=== Begin Enclosure ===

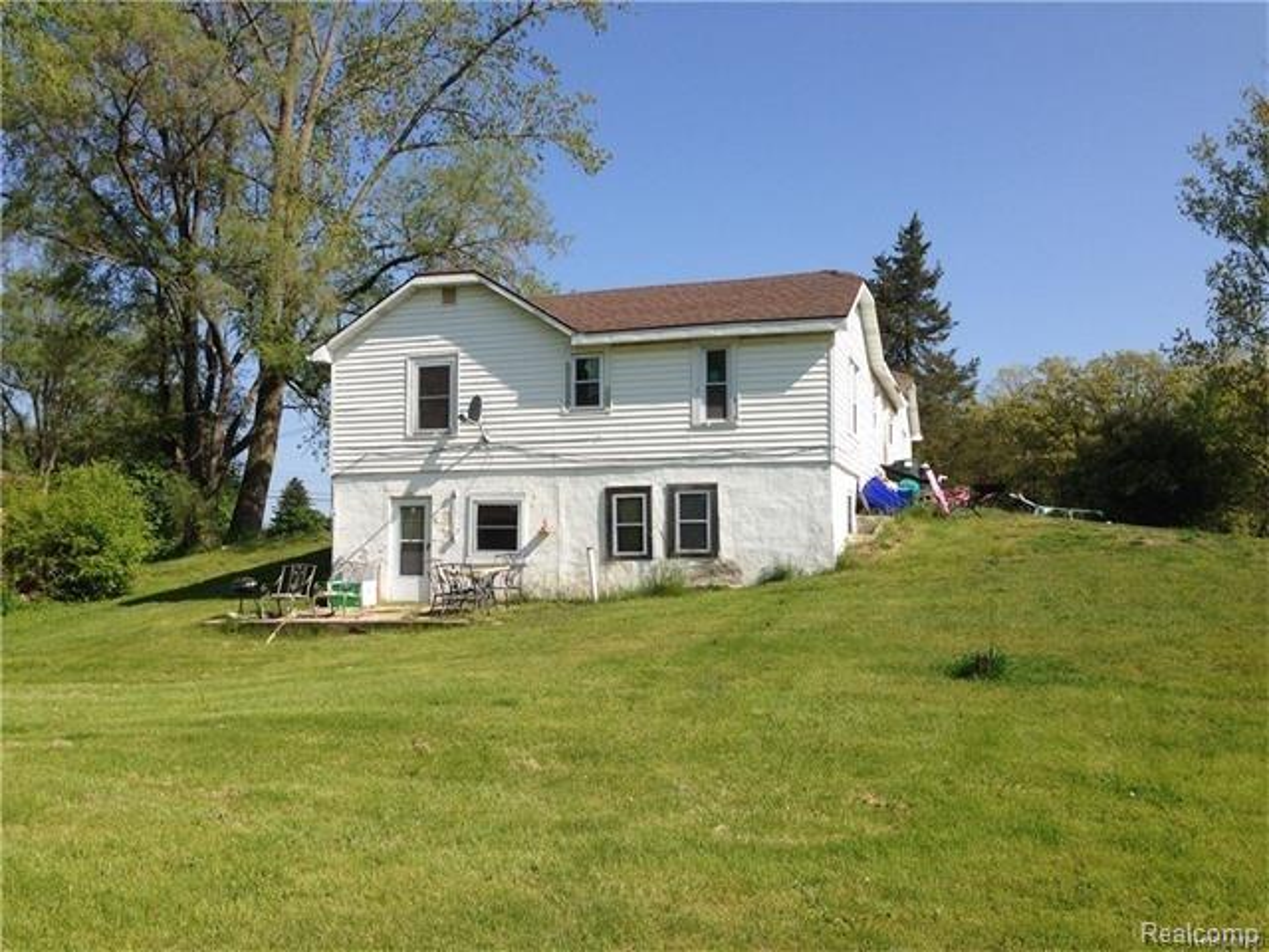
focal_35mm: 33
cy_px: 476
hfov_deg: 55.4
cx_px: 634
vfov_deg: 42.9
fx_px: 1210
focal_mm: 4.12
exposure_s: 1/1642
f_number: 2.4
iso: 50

=== End Enclosure ===
=== Begin Enclosure ===

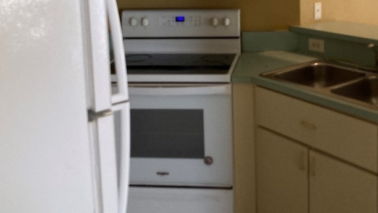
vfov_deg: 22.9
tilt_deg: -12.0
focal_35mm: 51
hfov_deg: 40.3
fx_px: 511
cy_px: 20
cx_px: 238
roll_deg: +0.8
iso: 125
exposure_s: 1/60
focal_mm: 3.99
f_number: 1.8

=== End Enclosure ===
=== Begin Enclosure ===

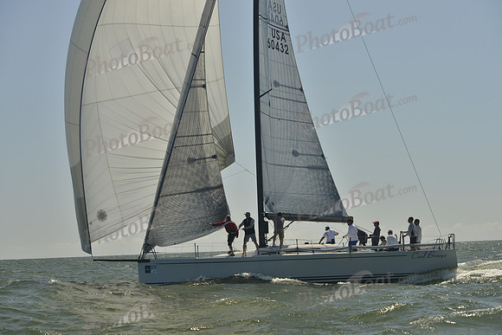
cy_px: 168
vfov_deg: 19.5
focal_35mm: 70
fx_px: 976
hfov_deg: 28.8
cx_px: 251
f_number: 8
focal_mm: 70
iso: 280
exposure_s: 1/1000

=== End Enclosure ===

• WHAT YOU NEED TO DO:
Copy out, word for word, the part of the entries above that begins at the line with "vfov_deg: 22.9" and ends at the line with "f_number: 1.8", including both.

• WRITTEN RESPONSE:
vfov_deg: 22.9
tilt_deg: -12.0
focal_35mm: 51
hfov_deg: 40.3
fx_px: 511
cy_px: 20
cx_px: 238
roll_deg: +0.8
iso: 125
exposure_s: 1/60
focal_mm: 3.99
f_number: 1.8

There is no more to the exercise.